Investigation of Background from the Inter-Spectrometer Penning Trap and Secondary Electron Emission in the KATRIN Experiment

Abstract

The KATRIN experiment aims to determine the neutrino mass with unprecedented precision by measuring the tritium $\beta$-decay spectrum with a tandem of MAC-E-filter spectrometers. The background rate measured at the $\beta$-detector is a crucial parameter affecting the sensitivity of the experiment. The detector energy resolution affects the intrinsic background contribution from the detector system and, therefore, must be well-characterized. Additionally, the increased size of the main spectrometer compared with predecessor experiments necessitates understanding and quantifying various sources of background electrons originating from the spectrometer.
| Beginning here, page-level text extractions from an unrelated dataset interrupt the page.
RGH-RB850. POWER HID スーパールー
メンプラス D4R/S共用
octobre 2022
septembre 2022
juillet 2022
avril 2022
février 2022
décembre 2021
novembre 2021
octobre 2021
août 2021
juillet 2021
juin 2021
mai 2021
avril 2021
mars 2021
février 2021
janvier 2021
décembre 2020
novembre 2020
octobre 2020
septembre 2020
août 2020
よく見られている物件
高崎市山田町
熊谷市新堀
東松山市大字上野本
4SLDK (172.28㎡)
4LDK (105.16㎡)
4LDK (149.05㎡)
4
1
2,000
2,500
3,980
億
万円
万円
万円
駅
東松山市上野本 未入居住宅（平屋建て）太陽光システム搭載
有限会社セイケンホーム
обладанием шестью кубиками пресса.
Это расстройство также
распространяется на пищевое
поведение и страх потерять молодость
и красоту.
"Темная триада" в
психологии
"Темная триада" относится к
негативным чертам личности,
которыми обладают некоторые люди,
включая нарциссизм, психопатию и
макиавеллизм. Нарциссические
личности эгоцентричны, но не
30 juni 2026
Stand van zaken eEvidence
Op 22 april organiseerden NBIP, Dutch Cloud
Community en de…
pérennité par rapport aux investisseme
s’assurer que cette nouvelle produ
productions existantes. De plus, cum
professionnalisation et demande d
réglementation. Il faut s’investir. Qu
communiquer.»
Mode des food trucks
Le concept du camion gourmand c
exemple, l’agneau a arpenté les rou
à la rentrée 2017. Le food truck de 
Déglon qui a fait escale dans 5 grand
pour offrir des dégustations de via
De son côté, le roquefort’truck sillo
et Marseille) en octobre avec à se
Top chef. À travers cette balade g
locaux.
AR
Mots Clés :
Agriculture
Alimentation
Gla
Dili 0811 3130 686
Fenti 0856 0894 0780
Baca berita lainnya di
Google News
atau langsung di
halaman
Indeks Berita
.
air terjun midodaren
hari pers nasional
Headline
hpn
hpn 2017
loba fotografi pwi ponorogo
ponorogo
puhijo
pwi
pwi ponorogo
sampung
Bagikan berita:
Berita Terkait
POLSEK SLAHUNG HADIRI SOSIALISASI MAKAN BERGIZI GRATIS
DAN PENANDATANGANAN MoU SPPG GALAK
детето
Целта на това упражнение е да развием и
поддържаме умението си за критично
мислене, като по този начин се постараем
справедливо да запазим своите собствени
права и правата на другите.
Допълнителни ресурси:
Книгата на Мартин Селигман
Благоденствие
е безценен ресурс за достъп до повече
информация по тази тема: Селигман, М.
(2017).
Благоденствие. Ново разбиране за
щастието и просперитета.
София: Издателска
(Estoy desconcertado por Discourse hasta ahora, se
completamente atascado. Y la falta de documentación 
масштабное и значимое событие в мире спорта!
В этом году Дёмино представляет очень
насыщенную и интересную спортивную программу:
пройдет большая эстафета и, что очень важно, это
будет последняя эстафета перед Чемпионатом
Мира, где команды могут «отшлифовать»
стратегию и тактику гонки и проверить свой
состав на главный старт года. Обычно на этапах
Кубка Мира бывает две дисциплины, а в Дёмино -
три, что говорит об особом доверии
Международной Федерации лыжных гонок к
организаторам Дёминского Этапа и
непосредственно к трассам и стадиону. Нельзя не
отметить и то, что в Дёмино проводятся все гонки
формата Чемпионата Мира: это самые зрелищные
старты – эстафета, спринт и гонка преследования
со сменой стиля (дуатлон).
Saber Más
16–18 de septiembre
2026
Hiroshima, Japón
Secondary electron emission from the inner spectrometer surface, induced by environmental gamma radiation and cosmic-ray muons, is investigated as a potentially large source of background electrons. A background source unique to the beamline geometry of KATRIN is the inter-spectrometer Penning trap formed during tandem operation of the spectrometers. Detailed measurements and simulations were performed to quantify the background induced by the Penning trap and to confirm the electron-production model. However, by maintaining ultra-high vacuum conditions inside the spectrometers, the effect of the trap on the total background rate is found to be insignificant compared with contributions from other sources.